The then energy chief also cited Mindanao’s role in powering the neighboring Visayas region now that the grids are connected.

This is where the project stands: DOE Energy Policy and Planning Bureau director Michael Sinocruz told PCIJ that the power plant has been confirmed for inclusion in the ETM, but the mechanism and timeline for its early retirement are still under discussion.

The ADB told PCIJ it is in “continuous discussions” with PSALM about the early retirement of the plant under its ETM program. 

“We are exploring the options in coordination with the DOE. As discussions are still underway, we’re not in a position to share further details at this stage,” a spokesperson for ADB told PCIJ.

Aboitiz Power Corp. and SPI Power Inc. said they were “committed to honoring our contractual obligations once a way forward has been identified by PSALM.” 

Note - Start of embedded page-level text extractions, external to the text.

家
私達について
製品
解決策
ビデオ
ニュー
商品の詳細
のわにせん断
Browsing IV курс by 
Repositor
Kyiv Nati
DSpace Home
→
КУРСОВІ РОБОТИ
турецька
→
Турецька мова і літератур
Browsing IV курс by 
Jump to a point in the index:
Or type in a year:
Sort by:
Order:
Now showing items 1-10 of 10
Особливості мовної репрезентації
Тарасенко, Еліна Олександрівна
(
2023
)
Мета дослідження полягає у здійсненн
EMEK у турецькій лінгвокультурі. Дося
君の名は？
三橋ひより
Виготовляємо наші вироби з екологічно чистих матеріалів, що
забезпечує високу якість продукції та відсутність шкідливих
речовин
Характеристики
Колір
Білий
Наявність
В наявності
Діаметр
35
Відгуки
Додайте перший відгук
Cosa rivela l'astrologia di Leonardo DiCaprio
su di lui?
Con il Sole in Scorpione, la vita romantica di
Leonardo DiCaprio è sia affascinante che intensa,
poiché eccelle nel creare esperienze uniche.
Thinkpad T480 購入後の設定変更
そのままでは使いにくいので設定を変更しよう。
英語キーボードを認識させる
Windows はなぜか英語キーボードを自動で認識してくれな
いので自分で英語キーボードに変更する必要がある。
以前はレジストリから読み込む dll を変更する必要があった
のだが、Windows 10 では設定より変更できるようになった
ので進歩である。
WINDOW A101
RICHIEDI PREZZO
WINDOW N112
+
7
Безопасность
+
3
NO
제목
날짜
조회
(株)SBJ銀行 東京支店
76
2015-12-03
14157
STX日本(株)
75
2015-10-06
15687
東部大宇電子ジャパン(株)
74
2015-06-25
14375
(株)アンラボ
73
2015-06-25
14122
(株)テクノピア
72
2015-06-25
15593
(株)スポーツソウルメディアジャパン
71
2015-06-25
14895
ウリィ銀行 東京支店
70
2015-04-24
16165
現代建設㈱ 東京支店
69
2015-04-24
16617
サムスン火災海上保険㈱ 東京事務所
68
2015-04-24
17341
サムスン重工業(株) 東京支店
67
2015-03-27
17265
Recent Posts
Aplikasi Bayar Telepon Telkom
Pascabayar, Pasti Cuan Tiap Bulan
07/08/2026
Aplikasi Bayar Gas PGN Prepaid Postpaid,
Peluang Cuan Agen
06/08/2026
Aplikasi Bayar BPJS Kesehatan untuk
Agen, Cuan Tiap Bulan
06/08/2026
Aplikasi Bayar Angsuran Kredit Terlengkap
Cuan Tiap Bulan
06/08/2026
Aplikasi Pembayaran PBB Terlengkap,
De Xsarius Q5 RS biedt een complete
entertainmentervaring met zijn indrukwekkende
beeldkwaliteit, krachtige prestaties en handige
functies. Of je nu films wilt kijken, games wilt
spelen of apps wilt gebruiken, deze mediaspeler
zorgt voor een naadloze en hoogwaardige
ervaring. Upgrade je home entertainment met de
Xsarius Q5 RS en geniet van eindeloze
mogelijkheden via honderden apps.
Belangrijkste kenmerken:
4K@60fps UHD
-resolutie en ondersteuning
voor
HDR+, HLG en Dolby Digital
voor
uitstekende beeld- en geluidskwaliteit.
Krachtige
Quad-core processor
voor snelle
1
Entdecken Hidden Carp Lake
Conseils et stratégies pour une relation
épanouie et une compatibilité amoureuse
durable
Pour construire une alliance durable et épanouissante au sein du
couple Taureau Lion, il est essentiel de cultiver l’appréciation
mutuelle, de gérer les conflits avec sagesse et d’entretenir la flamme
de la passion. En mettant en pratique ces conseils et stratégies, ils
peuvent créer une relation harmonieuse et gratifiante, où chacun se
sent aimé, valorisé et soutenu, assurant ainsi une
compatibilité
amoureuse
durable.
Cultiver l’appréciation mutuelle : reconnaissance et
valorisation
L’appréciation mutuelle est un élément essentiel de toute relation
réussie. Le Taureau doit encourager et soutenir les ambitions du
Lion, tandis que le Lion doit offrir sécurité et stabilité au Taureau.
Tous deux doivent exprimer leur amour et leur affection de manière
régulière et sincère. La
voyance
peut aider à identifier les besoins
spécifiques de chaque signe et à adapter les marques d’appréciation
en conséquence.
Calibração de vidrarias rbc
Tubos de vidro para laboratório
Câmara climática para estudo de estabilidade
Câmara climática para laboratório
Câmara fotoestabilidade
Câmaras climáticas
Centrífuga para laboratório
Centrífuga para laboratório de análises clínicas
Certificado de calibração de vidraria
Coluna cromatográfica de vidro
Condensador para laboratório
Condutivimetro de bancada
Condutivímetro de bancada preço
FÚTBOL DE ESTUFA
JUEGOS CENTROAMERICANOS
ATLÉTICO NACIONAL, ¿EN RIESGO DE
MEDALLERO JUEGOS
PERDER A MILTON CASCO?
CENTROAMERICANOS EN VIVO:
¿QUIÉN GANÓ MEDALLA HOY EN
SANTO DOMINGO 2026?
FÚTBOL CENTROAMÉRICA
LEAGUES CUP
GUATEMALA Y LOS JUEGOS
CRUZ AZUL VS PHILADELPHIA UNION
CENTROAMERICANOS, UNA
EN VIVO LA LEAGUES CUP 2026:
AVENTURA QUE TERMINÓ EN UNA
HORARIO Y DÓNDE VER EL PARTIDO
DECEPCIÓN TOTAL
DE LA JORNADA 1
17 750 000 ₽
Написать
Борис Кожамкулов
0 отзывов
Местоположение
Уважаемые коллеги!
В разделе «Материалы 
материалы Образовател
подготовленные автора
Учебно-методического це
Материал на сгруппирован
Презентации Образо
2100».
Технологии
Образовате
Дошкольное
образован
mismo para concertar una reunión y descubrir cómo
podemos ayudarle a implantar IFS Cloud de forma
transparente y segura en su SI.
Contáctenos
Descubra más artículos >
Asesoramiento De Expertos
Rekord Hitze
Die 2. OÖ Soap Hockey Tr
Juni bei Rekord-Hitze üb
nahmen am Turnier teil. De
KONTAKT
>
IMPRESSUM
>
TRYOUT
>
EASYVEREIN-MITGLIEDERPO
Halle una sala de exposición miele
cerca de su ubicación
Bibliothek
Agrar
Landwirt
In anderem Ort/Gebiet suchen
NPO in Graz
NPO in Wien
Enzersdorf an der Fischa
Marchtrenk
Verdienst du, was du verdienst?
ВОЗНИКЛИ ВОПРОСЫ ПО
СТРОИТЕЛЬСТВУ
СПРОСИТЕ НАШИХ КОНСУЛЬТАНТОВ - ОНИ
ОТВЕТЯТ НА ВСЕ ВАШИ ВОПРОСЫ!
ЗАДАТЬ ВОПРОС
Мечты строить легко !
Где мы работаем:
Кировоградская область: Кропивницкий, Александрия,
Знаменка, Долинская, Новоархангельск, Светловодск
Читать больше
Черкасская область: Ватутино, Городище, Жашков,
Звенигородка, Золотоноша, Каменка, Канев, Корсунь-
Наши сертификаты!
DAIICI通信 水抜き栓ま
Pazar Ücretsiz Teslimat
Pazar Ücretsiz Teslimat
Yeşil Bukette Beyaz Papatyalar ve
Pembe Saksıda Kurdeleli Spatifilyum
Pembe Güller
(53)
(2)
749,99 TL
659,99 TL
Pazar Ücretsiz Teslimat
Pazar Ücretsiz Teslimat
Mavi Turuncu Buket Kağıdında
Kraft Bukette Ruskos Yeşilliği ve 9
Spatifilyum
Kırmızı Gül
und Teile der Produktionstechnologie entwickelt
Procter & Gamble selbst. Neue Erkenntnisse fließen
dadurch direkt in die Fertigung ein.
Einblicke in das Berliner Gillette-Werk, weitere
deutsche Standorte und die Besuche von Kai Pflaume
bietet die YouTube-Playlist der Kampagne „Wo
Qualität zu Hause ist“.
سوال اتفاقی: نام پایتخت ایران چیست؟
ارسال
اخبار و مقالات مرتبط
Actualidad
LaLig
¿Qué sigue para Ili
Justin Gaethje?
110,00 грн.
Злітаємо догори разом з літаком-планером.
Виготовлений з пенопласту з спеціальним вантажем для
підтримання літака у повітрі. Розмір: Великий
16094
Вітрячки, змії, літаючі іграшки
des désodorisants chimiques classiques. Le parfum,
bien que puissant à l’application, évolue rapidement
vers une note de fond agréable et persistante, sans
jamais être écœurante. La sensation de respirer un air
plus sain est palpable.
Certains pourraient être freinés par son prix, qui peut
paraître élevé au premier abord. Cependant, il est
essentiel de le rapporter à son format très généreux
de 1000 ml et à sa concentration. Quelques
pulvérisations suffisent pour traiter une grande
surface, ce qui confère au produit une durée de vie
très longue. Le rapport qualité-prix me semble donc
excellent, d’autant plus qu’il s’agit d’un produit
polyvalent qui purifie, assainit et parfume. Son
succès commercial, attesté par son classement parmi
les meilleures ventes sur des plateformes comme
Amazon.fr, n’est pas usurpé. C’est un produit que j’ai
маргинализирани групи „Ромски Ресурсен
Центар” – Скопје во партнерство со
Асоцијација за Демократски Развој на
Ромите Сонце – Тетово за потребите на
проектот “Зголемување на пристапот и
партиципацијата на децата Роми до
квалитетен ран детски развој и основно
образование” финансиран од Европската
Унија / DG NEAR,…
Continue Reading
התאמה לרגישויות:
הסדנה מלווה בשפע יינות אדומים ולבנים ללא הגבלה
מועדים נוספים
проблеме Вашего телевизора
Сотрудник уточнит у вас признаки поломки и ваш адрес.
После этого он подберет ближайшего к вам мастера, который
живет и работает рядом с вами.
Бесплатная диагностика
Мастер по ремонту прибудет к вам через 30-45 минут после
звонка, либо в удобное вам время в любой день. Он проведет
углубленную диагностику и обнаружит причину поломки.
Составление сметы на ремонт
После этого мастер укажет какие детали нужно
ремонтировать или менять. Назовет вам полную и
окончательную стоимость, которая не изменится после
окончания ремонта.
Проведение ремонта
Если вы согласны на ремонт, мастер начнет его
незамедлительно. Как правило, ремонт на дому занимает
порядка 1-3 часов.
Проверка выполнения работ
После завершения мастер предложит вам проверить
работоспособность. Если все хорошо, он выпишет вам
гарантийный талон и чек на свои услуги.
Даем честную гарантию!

‘Battleground for energy transition’

Two possible scenarios are now feared by environmental groups: the coal plant continues operations, or in its place, a liquefied natural gas (LNG) operation, also involving a fossil fuel.

Two decades after they went to the streets to oppose the coal plant, activists are again geared to oppose these scenarios. 

“It is literally a running battleground for energy transition,” said Ellorin. He is now the chairperson of Pinoy Aksyon for Governance and the Environment, a local think tank. 

Ellorin supports renewed calls for the expansion of hydropower in Mindanao, combined with solar and wind, to replace the capacity that will be lost. Proponents believe they have improved their proposal from two decades ago to defeat its challengers.

They are counting on a different outcome from two decades ago — a decisive break from fossil fuels, whether coal or LNG.

Conglomerates do not contest the science and are making big commitments toward the energy transition, with some, like Aboitiz Power Corp., already among the country’s largest renewable energy producers. But the rollout lacks the urgency that climate activists say is needed. 

Echoes of arguments from two decades ring loud, said Ellorin. The same supply-security arguments once used to justify coal are being repeated—claims that the country’s growing demand still requires coal plants to operate a little longer, which climate activists vehemently oppose.

Both sides are flipping studies, graphs, and analyses to back their positions, each accusing the other of pushing fuels that are unreliable and more costly.

The battle, said Gerry Arances of the Center for Energy Ecology and Development, is not only about coal’s contribution to climate change, but also about its rising costs. 

“There is a need for the Philippines to really pursue a coal phase out program. It’s not just about climate change. In the Philippines, our dependence on coal has made electricity very expensive for consumers and businesses,” he said. 

Coal is imported, contributing to higher electricity prices, in contrast to indigenous renewable energy. The country has some of the most expensive electricity in the region. 

Conglomerates argue that other countries in the region subsidize power producers, but energy watchdogs point to pass-through provisions that shift risks to consumers and leave producers with none.

Pascua is hopeful, saying activists today wield “sharper arguments” compared with what they had decades ago to win the fight against fossil fuels. He urged the public to get involved to give the campaign a fighting chance.

This is the divide where the national government must decide. The fate of STEAG will show where it stands.